*** Opening of Input ***
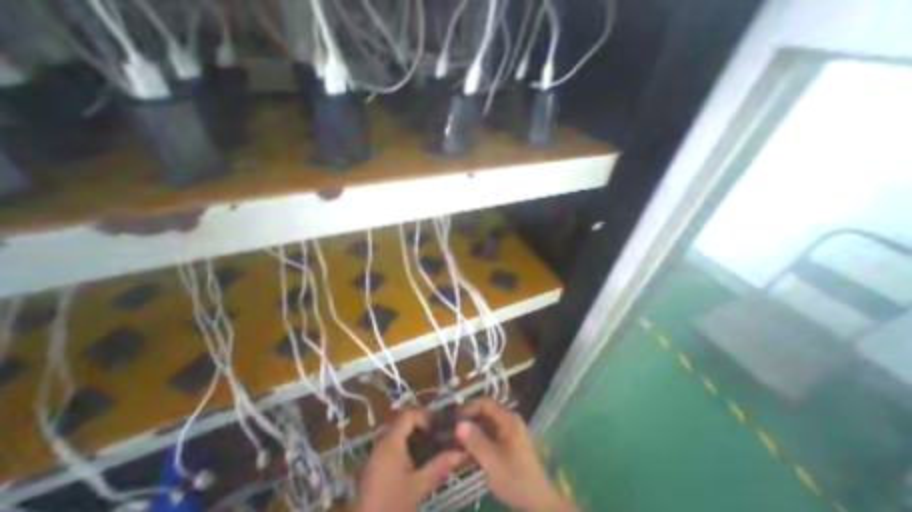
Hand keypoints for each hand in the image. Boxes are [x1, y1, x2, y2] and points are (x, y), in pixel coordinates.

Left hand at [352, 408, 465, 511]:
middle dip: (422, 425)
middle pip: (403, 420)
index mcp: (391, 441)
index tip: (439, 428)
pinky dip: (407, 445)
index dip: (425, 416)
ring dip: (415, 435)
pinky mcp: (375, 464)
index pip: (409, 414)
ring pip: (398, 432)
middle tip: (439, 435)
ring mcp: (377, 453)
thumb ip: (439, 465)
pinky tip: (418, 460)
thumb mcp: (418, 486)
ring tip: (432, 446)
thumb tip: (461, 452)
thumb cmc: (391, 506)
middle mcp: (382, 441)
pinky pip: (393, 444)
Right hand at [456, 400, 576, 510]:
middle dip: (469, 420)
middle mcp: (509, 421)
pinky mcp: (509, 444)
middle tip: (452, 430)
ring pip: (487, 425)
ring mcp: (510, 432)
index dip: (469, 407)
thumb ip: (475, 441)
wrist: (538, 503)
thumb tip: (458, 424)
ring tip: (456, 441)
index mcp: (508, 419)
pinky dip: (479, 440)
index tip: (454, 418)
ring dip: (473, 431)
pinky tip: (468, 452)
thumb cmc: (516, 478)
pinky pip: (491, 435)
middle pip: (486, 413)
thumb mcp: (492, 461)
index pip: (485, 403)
*** Close of Input ***
*** Opening of Input ***
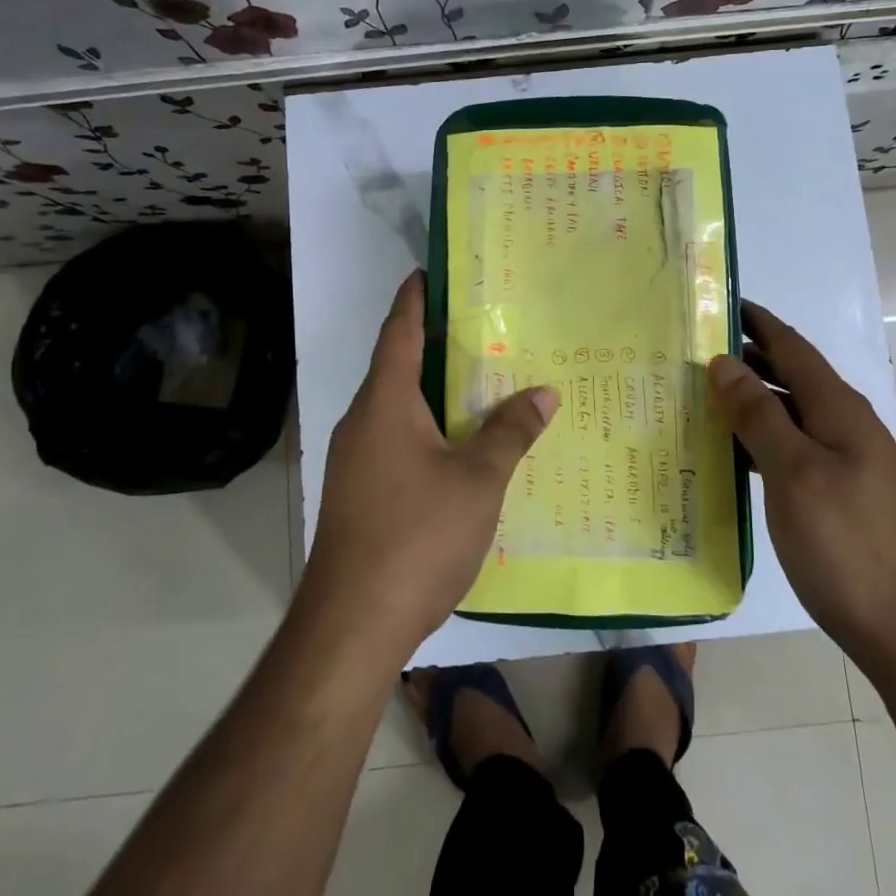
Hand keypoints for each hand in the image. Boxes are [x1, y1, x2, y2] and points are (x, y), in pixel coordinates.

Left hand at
*** Close of Input ***
> **Action item**
Above are the lines; repeat exactly the ones from the line containing "index dip: (469, 407)" down to the line containing "thumb mcp: (492, 461)", both inclusive.

> **Reply to the task**
index dip: (469, 407)
thumb ip: (475, 441)
wrist: (538, 503)
thumb tip: (458, 424)
ring tip: (456, 441)
index mcp: (508, 419)
pinky dip: (479, 440)
index tip: (454, 418)
ring dip: (473, 431)
pinky tip: (468, 452)
thumb cmc: (516, 478)
pinky pip: (491, 435)
middle pip: (486, 413)
thumb mcp: (492, 461)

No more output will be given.